> **Assignment**
Copy the lines from the one with "Le parti più" to the one with "cui l'app accederà" exactly as they appear in the data, and give nothing else.

> **Data for this exercise**
___
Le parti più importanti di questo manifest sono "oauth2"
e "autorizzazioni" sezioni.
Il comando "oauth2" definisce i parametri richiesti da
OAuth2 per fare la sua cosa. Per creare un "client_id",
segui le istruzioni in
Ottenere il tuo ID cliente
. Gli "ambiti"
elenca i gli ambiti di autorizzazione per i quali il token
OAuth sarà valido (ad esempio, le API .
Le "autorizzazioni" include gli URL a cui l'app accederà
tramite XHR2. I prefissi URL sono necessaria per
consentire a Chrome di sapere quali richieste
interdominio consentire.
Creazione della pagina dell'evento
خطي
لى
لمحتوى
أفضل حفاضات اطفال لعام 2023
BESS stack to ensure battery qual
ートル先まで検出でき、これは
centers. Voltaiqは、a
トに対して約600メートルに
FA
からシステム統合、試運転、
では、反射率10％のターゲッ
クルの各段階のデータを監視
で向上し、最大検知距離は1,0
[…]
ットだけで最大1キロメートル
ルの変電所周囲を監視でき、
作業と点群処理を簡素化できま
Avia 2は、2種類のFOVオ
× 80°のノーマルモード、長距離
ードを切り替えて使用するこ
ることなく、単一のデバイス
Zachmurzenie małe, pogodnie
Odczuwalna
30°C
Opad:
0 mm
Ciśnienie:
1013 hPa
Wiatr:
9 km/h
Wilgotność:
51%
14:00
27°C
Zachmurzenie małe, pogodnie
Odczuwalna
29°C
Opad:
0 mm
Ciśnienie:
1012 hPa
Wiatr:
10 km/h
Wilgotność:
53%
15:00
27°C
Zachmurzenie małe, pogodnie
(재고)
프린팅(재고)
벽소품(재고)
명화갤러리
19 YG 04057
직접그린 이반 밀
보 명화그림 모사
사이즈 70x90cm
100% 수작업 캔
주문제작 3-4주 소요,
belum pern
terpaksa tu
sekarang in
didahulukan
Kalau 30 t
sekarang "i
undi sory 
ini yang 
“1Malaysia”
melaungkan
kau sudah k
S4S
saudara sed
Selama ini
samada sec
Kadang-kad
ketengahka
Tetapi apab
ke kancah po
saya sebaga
___
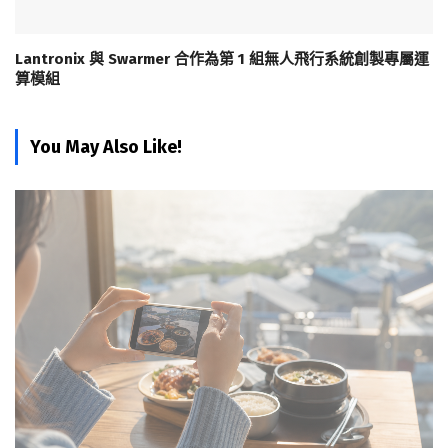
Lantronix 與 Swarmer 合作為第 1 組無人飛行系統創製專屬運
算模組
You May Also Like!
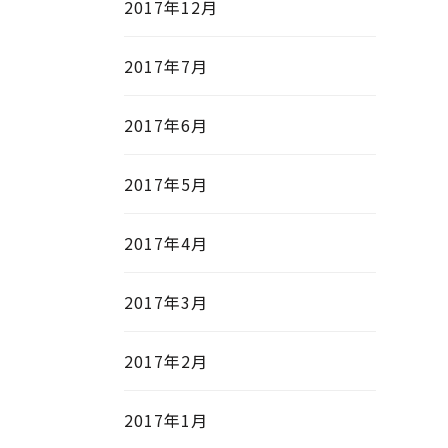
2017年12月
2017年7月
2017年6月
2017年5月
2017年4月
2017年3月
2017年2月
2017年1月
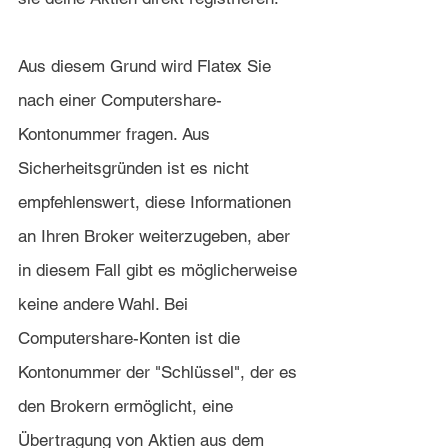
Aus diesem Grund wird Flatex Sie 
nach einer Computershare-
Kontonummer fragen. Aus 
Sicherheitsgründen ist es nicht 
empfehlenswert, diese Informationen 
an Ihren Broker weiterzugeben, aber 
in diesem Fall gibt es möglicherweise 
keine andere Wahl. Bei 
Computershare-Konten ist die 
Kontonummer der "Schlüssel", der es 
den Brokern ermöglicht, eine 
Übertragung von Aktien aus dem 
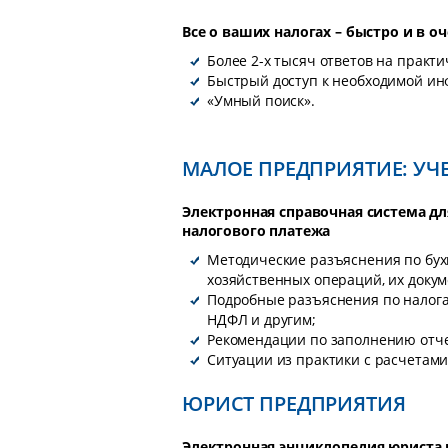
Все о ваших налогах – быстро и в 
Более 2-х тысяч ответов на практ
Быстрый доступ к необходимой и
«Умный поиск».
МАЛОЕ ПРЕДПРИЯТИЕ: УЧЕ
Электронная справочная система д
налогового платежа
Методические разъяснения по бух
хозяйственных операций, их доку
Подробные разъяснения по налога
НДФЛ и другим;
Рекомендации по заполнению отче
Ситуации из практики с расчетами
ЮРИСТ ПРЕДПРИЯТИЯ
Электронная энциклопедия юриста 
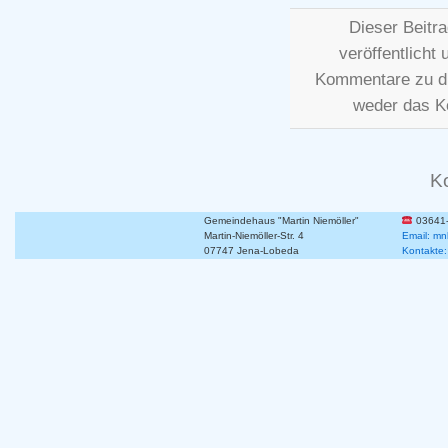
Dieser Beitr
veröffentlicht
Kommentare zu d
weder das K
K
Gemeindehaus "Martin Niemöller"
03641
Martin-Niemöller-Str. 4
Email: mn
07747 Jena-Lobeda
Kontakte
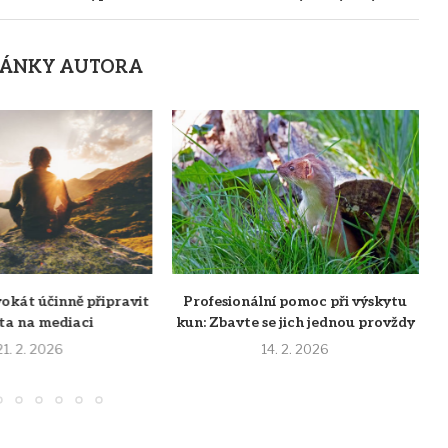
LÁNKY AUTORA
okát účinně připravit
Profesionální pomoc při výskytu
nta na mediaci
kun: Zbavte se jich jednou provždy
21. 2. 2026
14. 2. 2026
___
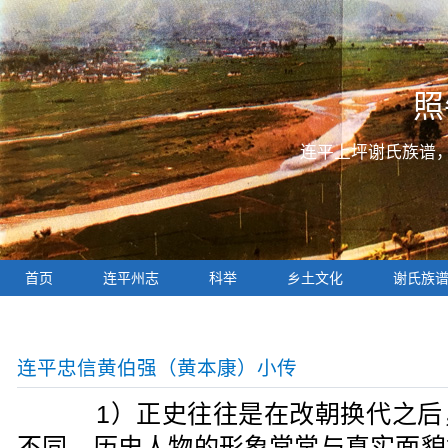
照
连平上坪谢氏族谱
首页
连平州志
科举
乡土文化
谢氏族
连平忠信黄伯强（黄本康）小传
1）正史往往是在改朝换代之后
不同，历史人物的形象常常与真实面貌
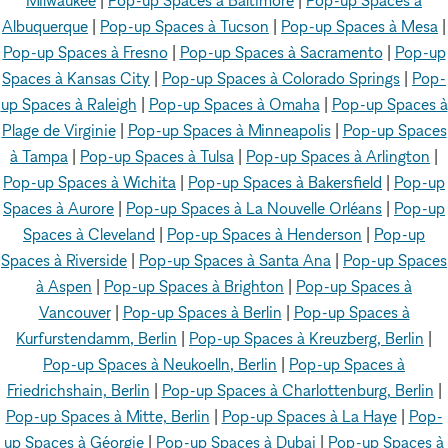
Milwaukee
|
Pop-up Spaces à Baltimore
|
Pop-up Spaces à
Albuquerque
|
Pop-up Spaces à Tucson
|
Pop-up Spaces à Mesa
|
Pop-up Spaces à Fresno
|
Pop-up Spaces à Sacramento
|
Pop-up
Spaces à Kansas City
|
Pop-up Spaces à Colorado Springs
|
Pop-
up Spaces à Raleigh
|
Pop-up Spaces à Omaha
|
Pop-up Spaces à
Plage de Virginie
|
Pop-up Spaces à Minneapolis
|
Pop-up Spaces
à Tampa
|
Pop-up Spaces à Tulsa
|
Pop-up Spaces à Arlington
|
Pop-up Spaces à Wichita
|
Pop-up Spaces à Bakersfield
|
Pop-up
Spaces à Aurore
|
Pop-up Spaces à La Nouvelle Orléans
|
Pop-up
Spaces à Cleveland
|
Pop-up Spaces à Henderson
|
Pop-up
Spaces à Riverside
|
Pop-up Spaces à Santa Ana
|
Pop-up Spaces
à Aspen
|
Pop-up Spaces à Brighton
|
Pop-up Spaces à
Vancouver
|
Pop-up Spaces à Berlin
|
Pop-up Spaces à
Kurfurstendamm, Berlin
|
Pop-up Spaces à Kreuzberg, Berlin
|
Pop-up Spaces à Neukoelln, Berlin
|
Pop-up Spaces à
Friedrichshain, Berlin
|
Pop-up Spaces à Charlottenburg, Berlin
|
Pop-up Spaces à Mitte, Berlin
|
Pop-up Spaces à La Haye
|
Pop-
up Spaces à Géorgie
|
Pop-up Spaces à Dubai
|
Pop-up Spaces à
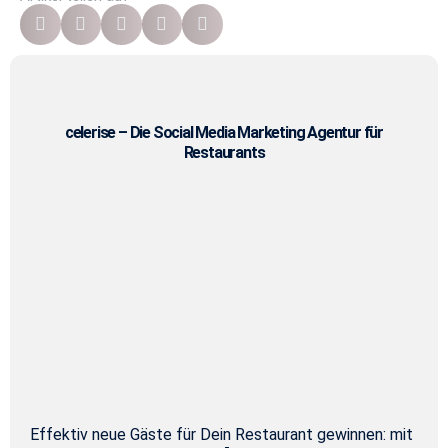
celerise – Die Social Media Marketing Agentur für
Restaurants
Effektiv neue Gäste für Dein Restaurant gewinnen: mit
___
> **Answer to the problem**
Le parti più importanti di questo manifest sono "oauth2"
e "autorizzazioni" sezioni.
Il comando "oauth2" definisce i parametri richiesti da
OAuth2 per fare la sua cosa. Per creare un "client_id",
segui le istruzioni in
Ottenere il tuo ID cliente
. Gli "ambiti"
elenca i gli ambiti di autorizzazione per i quali il token
OAuth sarà valido (ad esempio, le API .
Le "autorizzazioni" include gli URL a cui l'app accederà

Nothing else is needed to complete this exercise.